What you need to do ▸ Find the lines in these entries that include the word "окрашенные" and state how many there are, with no other words.

Stored data entries:

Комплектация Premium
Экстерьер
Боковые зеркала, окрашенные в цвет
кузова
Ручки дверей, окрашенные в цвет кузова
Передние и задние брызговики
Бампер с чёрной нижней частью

* * *

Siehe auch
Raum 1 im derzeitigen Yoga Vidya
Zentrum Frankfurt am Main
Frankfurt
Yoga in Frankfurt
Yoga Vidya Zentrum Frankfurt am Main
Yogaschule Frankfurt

Written answer ▸ 2